User:Bjelleklang/Internet spam
From Wikipedia, the free encyclopedia
Internet spam is a term used to describe various forms of spam ocurring on the internet. This takes several forms, but the most common are related to message boards, blogs and e-mail.
Contents
|
[edit] History
[edit] Usenet
Spamming of Usenet newsgroups pre-dates most forms of electronic spam, with the first widely recognized Usenet spam posted on January 18, 1994 by Clarence L. Thomas IV, a sysadmin at Andrews University.[1][2] Entitled "Global Alert for All: Jesus is Coming Soon",[3] it was a fundamentalist religious tract claiming that "this world's history is coming to a climax." The newsgroup posting bot Serdar Argic also appeared in early 1994, posting tens of thousands of messages to various newsgroups, consisting of identical copies of a political screed relating to the Armenian Genocide.
The first commercial Usenet spam,[4][2] and the one which is often (mistakenly) claimed to be the first Usenet spam of any sort, was an advertisement for legal services entitled "Green Card Lottery - Final One?".[5] It was posted in April 1994 by Arizona lawyers Laurence Canter and Martha Siegel, and hawked legal representation for United States immigrants seeking papers ("green cards").
Usenet convention defines spamming as excessive multiple posting, that is, the repeated posting of a message (or substantially similar messages). During the early 1990s there was substantial controversy among Usenet system administrators (news admins) over the use of cancel messages to control spam. A cancel message is a directive to news servers to delete a posting, causing it to be inaccessible to those who might read it. Some regarded this as a bad precedent, leaning towards censorship, while others considered it a proper use of the available tools to control the growing spam problem.
A culture of neutrality towards content precluded defining spam on the basis of advertisement or commercial solicitations. The word "spam" was usually taken to mean excessive multiple posting (EMP), and other neologisms were coined for other abuses — such as "velveeta" (from the processed cheese product) for excessive cross-posting.[6] A subset of spam was deemed cancellable spam, for which it is considered justified to issue third-party cancel messages.[7]
In the late 1990s, spam became used as a means of vandalising newsgroups, with malicious users committing acts of sporgery to make targeted newsgroups all but unreadable without heavily filtering. A prominent example occurred in alt.religion.scientology. Another known example is the Meow Wars.
The prevalence of Usenet spam led to the development of the Breidbart Index as an objective measure of a message's "spamminess". The use of the BI and spam-detection software has led to Usenet being policed by anti-spam volunteers, who purge newsgroups of spam by sending cancels and filtering it out on the way into servers. This very active form of policing has meant that Usenet is a far less attractive target to spammers than it used to be, and most of the industrial-scale spammers have now moved into e-mail spam instead.

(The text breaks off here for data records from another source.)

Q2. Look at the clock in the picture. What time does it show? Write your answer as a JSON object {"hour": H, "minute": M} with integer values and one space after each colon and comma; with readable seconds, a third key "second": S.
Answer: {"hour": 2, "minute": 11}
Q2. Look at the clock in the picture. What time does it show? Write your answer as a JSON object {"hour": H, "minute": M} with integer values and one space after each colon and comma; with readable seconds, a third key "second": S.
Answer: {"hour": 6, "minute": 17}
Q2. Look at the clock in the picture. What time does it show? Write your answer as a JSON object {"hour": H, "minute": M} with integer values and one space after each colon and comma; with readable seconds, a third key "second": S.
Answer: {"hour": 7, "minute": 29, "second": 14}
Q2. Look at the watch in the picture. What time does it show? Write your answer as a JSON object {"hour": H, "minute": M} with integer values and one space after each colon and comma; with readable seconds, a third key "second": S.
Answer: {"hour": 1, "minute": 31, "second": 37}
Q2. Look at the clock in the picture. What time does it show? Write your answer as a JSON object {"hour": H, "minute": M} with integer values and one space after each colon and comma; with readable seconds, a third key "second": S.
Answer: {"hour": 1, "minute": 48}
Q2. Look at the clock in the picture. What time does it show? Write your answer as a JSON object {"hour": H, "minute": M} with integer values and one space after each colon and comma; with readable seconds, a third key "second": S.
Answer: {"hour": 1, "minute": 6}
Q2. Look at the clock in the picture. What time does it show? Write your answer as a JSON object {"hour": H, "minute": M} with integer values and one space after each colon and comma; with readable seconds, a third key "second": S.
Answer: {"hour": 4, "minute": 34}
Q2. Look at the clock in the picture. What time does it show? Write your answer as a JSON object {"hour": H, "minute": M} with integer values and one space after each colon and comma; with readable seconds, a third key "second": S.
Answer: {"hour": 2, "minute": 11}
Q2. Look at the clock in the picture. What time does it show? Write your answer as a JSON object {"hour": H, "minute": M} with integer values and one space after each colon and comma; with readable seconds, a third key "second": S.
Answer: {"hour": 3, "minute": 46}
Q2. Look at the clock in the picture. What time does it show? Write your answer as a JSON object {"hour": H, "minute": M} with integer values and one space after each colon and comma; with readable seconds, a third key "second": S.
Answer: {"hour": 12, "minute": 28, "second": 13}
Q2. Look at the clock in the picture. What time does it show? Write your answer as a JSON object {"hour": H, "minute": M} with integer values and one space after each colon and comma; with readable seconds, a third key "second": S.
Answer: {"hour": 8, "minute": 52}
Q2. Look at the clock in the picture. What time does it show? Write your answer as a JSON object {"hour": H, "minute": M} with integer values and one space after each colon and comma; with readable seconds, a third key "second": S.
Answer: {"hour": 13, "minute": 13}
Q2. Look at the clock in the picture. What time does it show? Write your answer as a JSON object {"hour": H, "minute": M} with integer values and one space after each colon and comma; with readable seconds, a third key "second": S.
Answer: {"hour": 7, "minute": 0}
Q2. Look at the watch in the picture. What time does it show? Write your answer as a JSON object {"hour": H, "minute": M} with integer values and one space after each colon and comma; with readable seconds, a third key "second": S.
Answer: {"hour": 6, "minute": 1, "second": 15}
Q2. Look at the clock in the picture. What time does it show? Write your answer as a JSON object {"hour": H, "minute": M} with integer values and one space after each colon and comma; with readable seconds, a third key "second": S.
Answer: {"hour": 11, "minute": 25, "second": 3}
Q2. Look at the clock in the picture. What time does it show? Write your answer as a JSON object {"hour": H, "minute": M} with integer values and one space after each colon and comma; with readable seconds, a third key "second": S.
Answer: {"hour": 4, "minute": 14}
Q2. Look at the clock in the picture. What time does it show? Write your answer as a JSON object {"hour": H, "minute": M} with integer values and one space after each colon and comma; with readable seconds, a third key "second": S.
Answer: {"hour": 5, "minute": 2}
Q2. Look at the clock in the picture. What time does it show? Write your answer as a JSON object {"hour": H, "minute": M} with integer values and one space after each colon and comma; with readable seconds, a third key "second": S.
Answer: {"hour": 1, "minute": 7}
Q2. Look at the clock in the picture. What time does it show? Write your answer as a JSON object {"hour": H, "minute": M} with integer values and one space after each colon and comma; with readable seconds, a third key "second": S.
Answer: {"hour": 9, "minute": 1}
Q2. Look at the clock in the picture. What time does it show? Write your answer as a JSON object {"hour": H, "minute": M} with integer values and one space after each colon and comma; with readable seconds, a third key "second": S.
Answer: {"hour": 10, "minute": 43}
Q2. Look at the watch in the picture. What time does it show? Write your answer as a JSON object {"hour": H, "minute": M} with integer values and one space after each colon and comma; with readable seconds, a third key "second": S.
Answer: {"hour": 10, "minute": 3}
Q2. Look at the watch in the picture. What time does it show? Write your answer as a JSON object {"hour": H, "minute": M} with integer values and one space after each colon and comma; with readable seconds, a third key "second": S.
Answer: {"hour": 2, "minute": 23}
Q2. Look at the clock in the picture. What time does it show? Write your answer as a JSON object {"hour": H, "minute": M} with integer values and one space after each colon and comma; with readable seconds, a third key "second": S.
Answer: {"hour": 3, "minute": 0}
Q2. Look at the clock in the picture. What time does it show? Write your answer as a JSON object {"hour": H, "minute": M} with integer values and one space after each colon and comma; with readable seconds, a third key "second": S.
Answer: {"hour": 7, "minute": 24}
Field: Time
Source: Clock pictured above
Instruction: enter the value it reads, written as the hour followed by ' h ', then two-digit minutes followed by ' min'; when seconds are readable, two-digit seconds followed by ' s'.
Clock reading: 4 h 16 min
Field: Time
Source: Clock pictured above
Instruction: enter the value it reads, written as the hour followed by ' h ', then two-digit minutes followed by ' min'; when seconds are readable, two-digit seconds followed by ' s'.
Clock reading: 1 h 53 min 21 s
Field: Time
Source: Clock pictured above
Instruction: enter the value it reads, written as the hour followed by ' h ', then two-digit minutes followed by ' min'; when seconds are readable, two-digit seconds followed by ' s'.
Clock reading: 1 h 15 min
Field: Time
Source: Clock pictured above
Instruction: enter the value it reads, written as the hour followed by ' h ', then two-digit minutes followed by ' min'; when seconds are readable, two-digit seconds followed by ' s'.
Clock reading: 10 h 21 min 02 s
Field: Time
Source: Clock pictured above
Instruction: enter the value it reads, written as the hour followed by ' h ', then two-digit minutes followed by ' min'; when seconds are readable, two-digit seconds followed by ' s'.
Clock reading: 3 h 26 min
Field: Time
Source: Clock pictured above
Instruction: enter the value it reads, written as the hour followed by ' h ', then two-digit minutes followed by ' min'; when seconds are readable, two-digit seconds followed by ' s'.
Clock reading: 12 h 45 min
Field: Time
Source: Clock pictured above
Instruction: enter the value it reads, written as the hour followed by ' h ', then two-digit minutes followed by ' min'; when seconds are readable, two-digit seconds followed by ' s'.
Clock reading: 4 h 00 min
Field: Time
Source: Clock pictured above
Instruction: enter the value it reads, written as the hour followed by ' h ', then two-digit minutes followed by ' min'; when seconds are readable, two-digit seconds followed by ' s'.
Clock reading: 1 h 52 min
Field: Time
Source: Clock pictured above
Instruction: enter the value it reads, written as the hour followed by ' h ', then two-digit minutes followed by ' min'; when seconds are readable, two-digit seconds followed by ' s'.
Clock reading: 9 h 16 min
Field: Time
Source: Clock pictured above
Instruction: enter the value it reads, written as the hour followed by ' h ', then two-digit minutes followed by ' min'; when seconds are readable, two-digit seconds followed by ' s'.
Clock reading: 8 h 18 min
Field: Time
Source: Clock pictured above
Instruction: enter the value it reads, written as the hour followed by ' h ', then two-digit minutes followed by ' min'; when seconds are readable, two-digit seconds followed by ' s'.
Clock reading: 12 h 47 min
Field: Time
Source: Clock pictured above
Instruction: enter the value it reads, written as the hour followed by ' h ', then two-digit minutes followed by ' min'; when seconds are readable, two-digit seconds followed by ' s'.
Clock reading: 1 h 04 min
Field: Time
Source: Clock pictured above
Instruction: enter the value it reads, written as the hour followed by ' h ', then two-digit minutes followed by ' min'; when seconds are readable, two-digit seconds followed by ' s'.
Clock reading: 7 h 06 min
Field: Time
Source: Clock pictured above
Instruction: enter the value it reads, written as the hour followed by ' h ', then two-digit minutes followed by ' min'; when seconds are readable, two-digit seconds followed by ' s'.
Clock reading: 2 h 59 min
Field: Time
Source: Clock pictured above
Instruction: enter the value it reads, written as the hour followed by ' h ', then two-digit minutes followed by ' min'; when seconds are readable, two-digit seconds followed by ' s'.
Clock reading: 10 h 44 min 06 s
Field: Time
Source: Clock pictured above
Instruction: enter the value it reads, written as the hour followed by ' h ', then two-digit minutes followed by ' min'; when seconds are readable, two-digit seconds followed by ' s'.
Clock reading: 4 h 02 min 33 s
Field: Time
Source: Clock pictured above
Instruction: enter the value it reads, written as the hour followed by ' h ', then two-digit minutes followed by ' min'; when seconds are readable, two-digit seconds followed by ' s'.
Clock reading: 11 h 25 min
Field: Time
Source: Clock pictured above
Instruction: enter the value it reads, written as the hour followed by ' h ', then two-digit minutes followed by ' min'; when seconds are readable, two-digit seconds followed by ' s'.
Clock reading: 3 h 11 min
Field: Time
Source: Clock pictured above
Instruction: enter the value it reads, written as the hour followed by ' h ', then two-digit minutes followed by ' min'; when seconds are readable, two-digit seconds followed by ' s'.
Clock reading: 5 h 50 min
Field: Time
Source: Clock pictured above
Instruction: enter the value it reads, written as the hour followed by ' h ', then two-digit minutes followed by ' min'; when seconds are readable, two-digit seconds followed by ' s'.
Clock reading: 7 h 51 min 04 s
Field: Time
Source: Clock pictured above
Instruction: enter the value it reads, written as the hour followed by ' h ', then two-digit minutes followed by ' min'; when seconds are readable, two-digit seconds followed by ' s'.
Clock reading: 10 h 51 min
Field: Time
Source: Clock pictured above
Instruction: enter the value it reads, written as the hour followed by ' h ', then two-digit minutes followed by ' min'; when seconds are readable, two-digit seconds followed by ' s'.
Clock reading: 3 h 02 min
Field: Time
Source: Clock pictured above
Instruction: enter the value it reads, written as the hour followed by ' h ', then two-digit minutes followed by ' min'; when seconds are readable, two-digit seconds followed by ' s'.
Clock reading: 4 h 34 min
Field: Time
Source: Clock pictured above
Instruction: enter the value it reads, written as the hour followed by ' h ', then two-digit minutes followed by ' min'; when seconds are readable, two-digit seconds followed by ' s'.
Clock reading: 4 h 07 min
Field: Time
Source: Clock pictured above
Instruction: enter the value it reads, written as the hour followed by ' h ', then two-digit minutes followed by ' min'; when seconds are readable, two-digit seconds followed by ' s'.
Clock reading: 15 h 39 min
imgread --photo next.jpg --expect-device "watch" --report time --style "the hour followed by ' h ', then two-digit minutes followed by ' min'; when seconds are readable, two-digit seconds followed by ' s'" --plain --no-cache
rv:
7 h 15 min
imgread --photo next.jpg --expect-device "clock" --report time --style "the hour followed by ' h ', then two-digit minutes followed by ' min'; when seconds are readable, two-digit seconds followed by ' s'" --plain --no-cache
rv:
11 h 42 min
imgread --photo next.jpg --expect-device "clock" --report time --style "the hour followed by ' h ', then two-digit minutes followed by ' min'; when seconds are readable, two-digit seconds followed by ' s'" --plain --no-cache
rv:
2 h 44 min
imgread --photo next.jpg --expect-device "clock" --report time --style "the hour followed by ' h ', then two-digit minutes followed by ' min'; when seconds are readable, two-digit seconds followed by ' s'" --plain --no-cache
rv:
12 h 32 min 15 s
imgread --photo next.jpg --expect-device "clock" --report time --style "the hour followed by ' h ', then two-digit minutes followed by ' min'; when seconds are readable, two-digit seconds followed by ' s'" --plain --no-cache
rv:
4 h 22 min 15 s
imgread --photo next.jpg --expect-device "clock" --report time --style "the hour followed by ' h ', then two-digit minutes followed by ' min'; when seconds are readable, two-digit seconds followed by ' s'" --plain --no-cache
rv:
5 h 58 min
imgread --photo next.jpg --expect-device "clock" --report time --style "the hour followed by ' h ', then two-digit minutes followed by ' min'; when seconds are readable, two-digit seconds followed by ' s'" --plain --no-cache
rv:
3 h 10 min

As the internet has evolved, and grown beyond Usenet message boards, this form of spam has similarily evolved and been adopted to new forms of communication. Online forums are now often targeted, along with blogs and other similar software, where users can post replies or comments, often without having to register an account first. As a consequense of this, many web sites now require not only registration, but also manual confirmation of an e-mail address. This is supposed to prevent spambots from submitting spam, as these often submit fake e-mail addresses.
[edit] E-mail spam
From the beginning of the internet, sending of junk e-mail has been prohibited, [8] enforced by ISPs Terms of Service/Acceptable Use Policy (ToS/AUP) and peer pressure. Even with a thousand users, using junk e-mail for advertising is not tenable, and with a million users it is not only not practical,[9] but very expensive as well, costing US businesses on the order of $10 billion per year in 2003. As the internet has grown, ISP's have no longer been able to effectively police the sending of UBE and have turned to government for relief,[10] which has failed to materialize, particularly in the US, which aborted tough state laws with a promiscuous federal law, the CAN-SPAM Act of 2003, although some countries have passed laws against spam, especially in Europe and Australia.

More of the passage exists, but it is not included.